A sewing machine is like a hammer and nails. You can use the same tool to do baroque or rustic. My fixation with the tools is not confined to sewing machines. I also love knitting machines. Additionally, I'll put my yarn stash and/or my fabric stash up against anyone's.
I learned to sew in the '60's, a decade after learning to knit. Both have always been a joy.
I have made perfect pants (I'm talking about perfect fit, here), which makes shopping for ready to wear pants just like torture.
I am not a quilter. I always said that I was 'saving' quilting until my retirement. Now that I am retired, I'm feeling more like playing in the same old sandbox, rather than moving my energy and concentration to another sandbox. We'll see.

Monday, September 15, 2008

My stash has gotten away from me - seriously,

So, I just wanted to paint the window. The window in the spare bedroom. Trouble was, I could not get within 6 feet of it. It was behind a barricade of plastic totes, 2 deep, 2 wide, and 3 high. Guess what's in the totes. Yup.

I forgot how much yarn I have. Several of the totes contain nothing but balls and hanks of handpun wool. Some hand dyed as well. A little silk, a little alpaca, but mostly wool. A lot of natural gray and silver wool. A lot of white wool. Some of it waiting for a dye bath, though I just like the stuff plain most of the time.

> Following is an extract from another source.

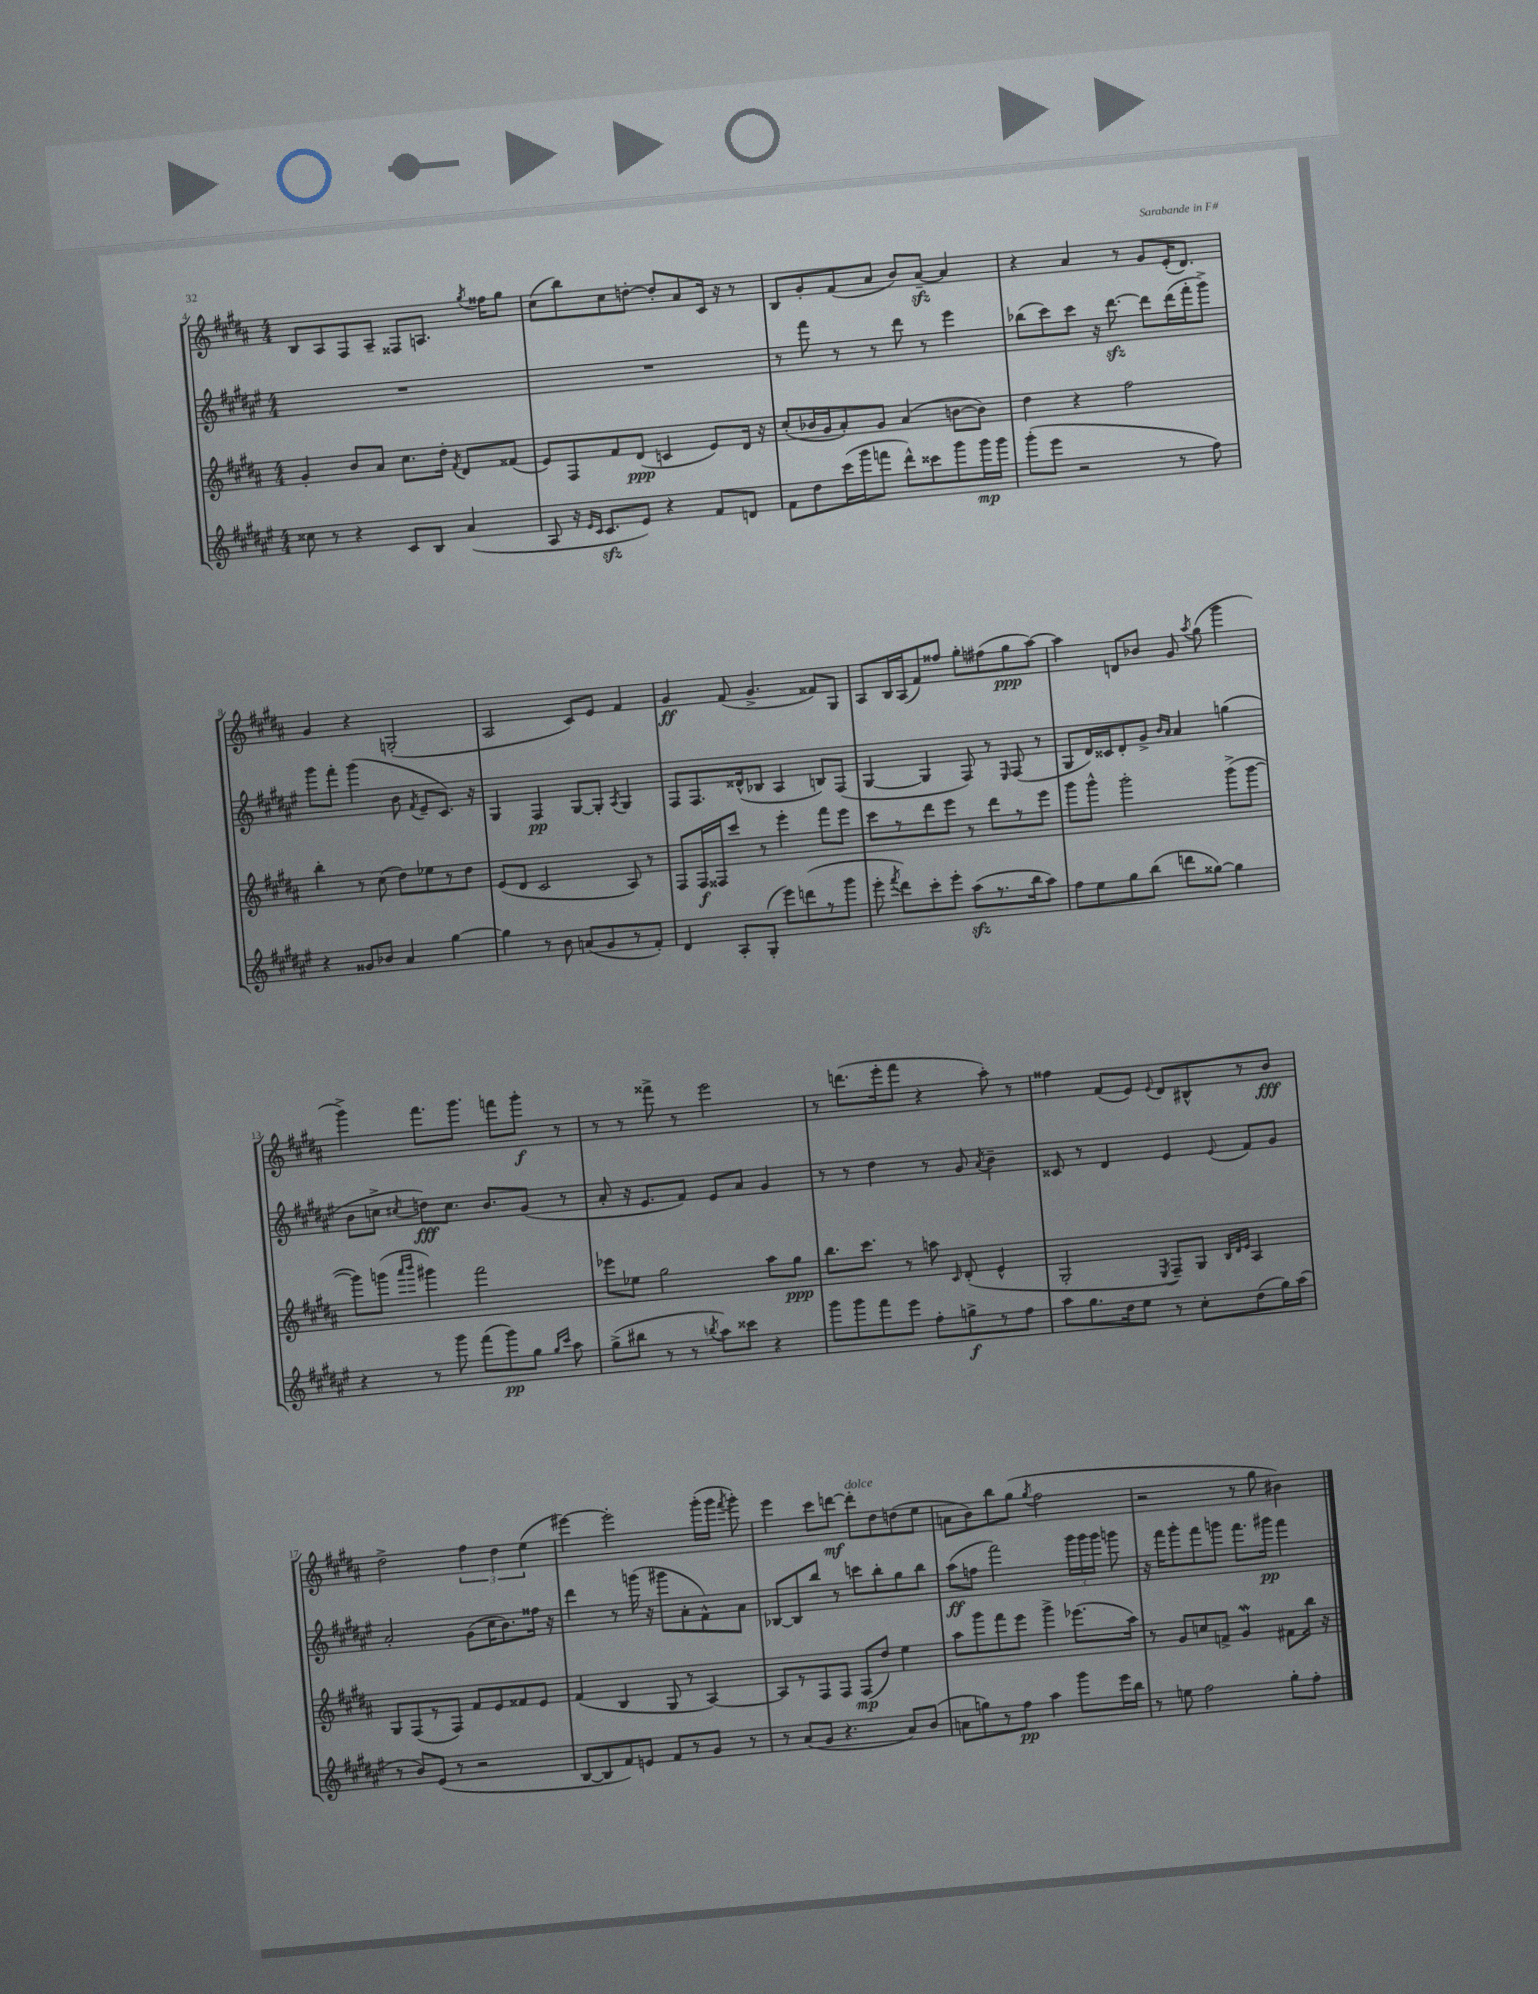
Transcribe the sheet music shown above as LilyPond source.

BTW, the totes do NOT contain any of the machine knitting yarn stash. That is another octopus stored in another spare bedroom.

What I am going to do is paint the window, and put the totes back. But before I do, I'll get the whole mess out and organize it, so that I don't have to visit all the totes each time I'm looking for something. This COULD be a late new year's resolution.

Actually, what will REALLY happen is this: I'll have a fun afternoon pawing through the totes. I might make some notes, but I'll still have to look in every tote each time I'm looking for something. Not a bad thing, really. Not a bad thing at all.